Il decennio di Bin Laden cominciato con la diretta video dello schianto degli aerei sulle Due Torri si chiude con un’altra immagine, quella di Barak Obama con lo staff del Consiglio di sicurezza nazionale riunito nella Casa Bianca. Quella fotografia ha una potenza evocativa senza pari.  È una immagine che racconta una tensione fortissima, la esprimono i volti concentrati e tesi, la mano di Hillary Clinton sulla bocca, quasi a chiedersi 'Che cosa abbiamo fatto?' In ultima fila una giovane donna che sbircia, tentando di superare il muro di spalle di uomini che si immaginano alti. Una costruzione iconica perfetta, degna di un quadro del Caravaggio. 

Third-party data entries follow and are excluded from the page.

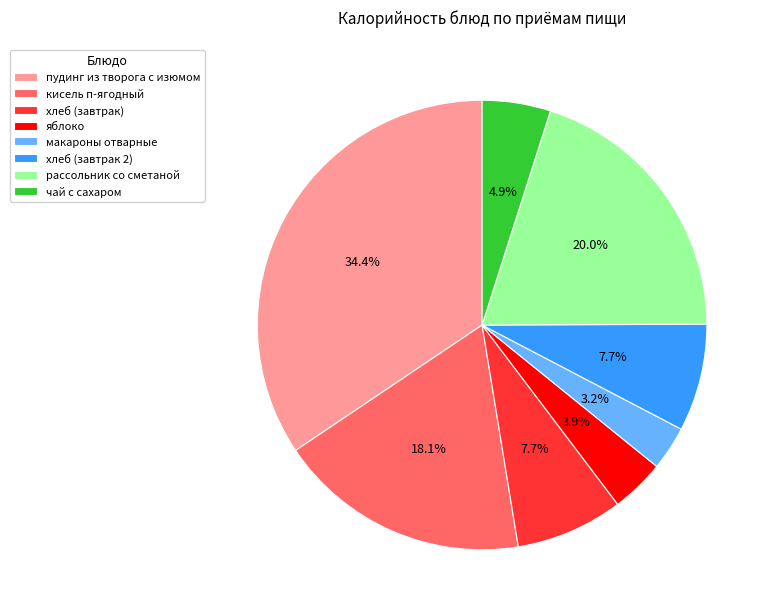

What percentage is the кисель п-ягодный slice, to the nearest percent?

18%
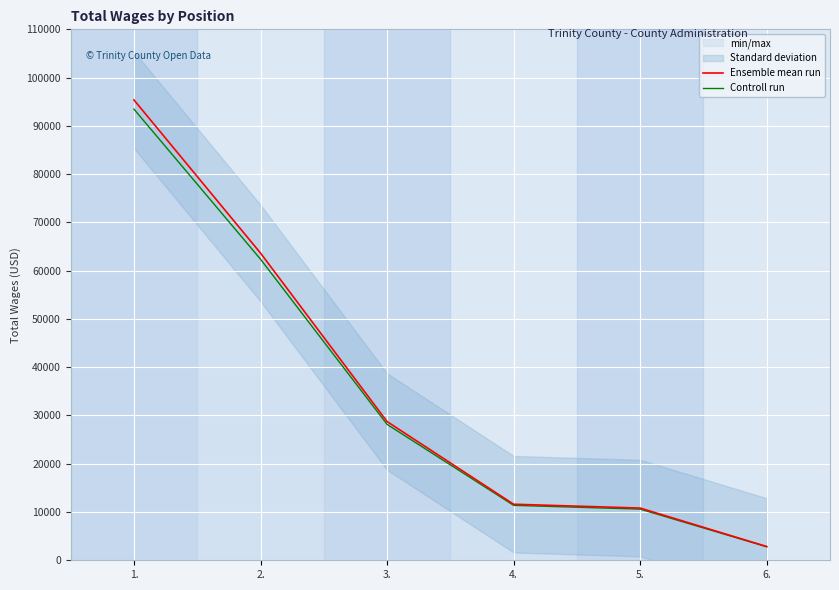

Reading right to left, transcribe all the data shown in this chart.

Ensemble mean run: 6.=2853.0	5.=10816.0	4.=11612.0	3.=28734.0	2.=63645.0	1.=95367.0
Controll run: 6.=2795.9	5.=10599.7	4.=11379.8	3.=28159.3	2.=62372.1	1.=93459.7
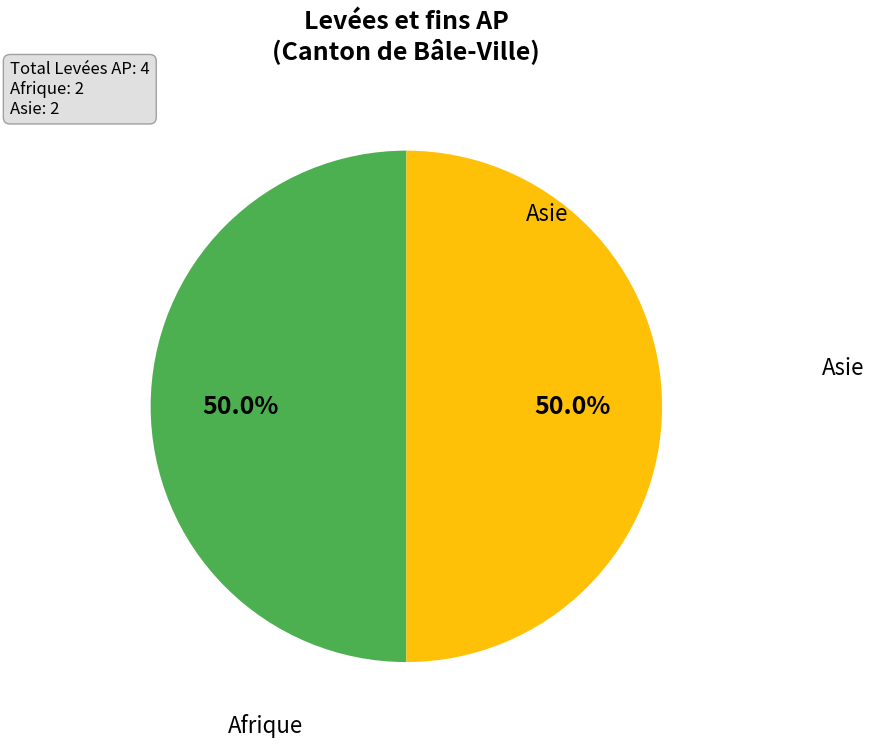

Count the number of slices in the pie.

2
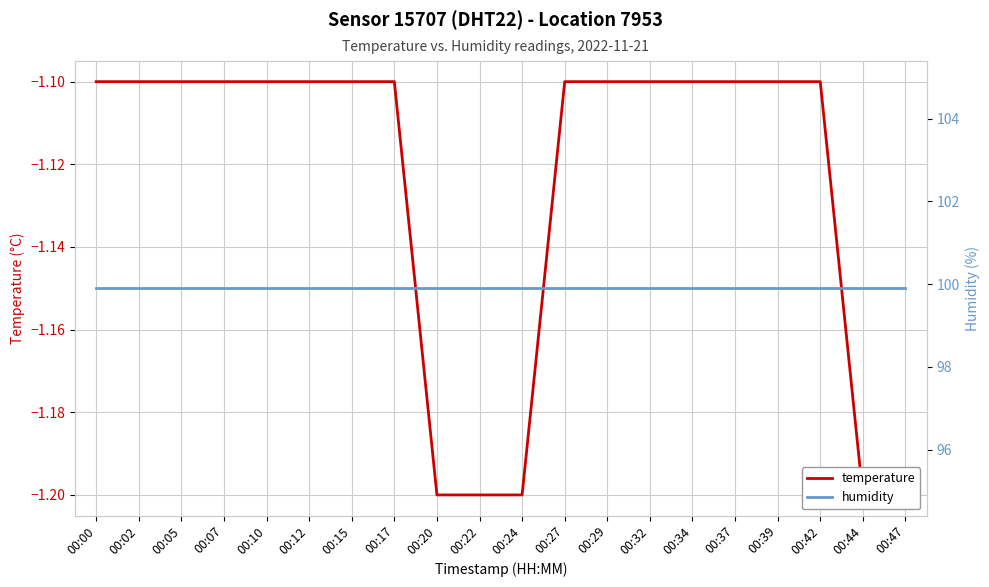

What is the value of the temperature point at the 11th from the left?

-1.2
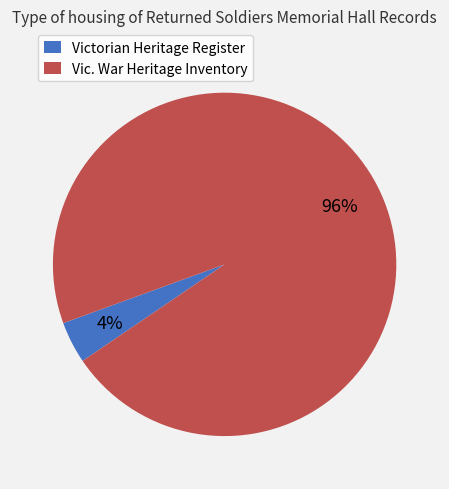

Is there a majority slice in this chart?

Yes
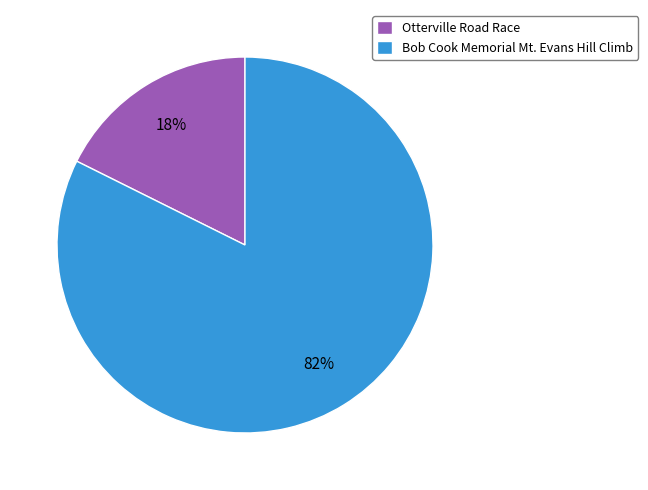

Does Bob Cook Memorial Mt. Evans Hill Climb represent more than half of the total?

Yes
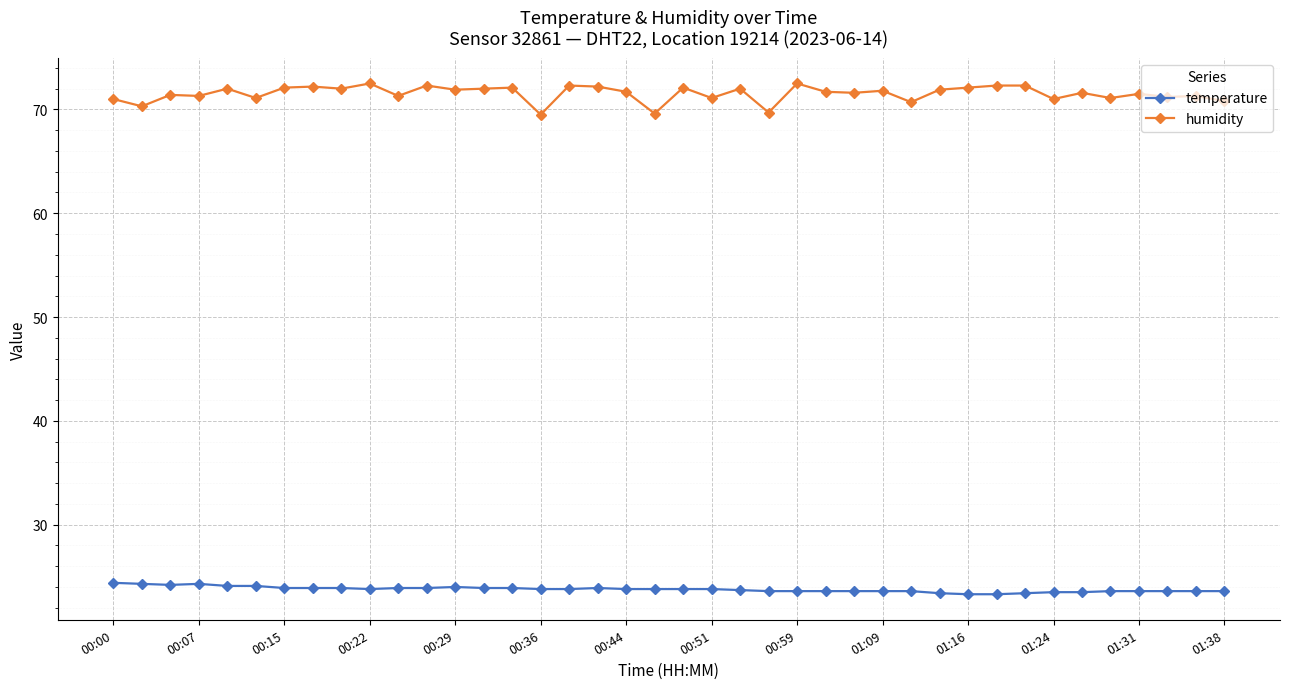

True or false: temperature has more than 0 points higher than both neighbors.

True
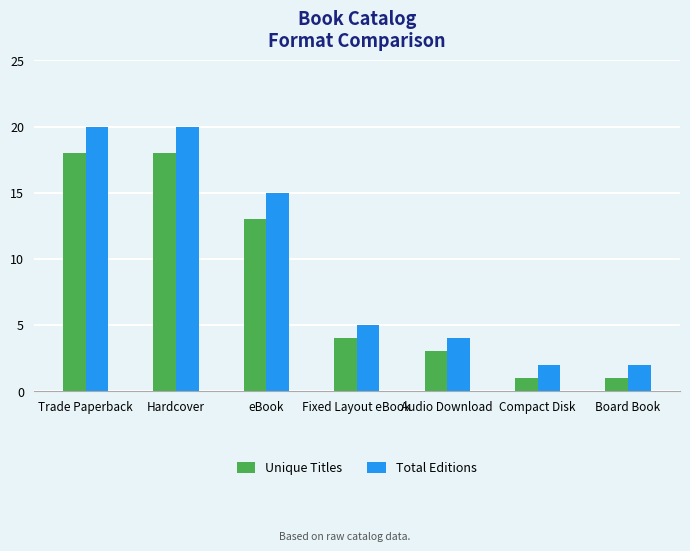

Are the bars grouped side by side (vs. stacked)?

Yes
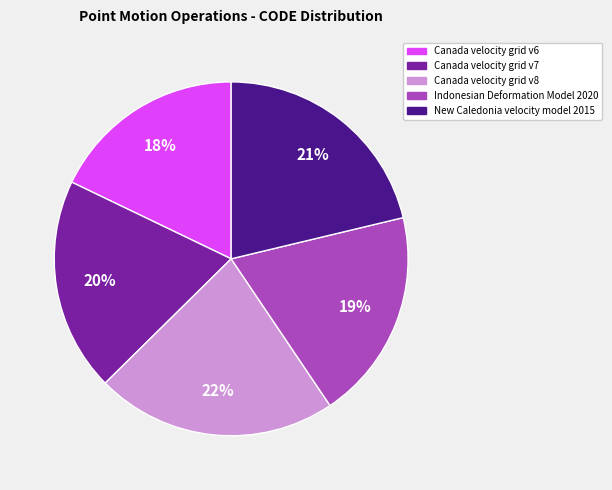

Count the number of slices in the pie.

5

Quella fotografia rivela la potenza disponibile a quel governo. La possibilità che le tecnologie moderne danno nel poter seguire, in diretta, l’operazione di un piccolo reparto militare dall’altra parte del mondo. Il centro di commando e controllo diretto in mano alle massime autorità. A differenza di tante altre, questa è un’immagine priva di retorica, di eroismo. Eppure resterà come testimone di un tempo, delle tremende responsabilità del politico, di una democrazia che anche nelle scelte più dure non si nasconde, non nega, non dissimula." 
Nicolò Migheli, "L'immagine che resterà", Sardegna Democratica, 6 maggio 2011.

Vivo o morto. Vivi

"I giovani protagonisti delle sommosse arabe chiedono ben altro: non un nemico esistenziale (lo hanno avuto per decenni: erano l'America e Israele), ma costituzioni pluraliste, leggi uguali per tutti, separazione dei poteri. Non è detto che riescano: il dispotismo li minaccia, cominciando da quello integralista. Ma per difenderci dal demone di Frankenstein non possiamo sperare che in loro."
Barbara Spinelli, "Il Mostro di Al Qaeda", La Repubblica, 4 maggio 2011.

My name is Lukashenko

Cult!

Deficit

Domani ricomincio la corsa.

3 maggio 2011

"Giustizia è fatta"

Dal discorso della cerimonia funebre officiata da Tex: "Ovunque tu sia Mefisto, che sia dannato in eterno! Che le tue ossa possano essere trastullo per i cuccioli di coyote e che la tua anima possa bruciare nel profondo degli inferi. Da oggi il mondo sarà un posto migliore."

2 maggio 2011

Apostrofe

Fermi! Tanto
non farete mai centro.


La Bestia che cercate voi,
voi ci siete dentro.


Giorgio Caproni, "Saggia apostrofe a tutti i caccianti".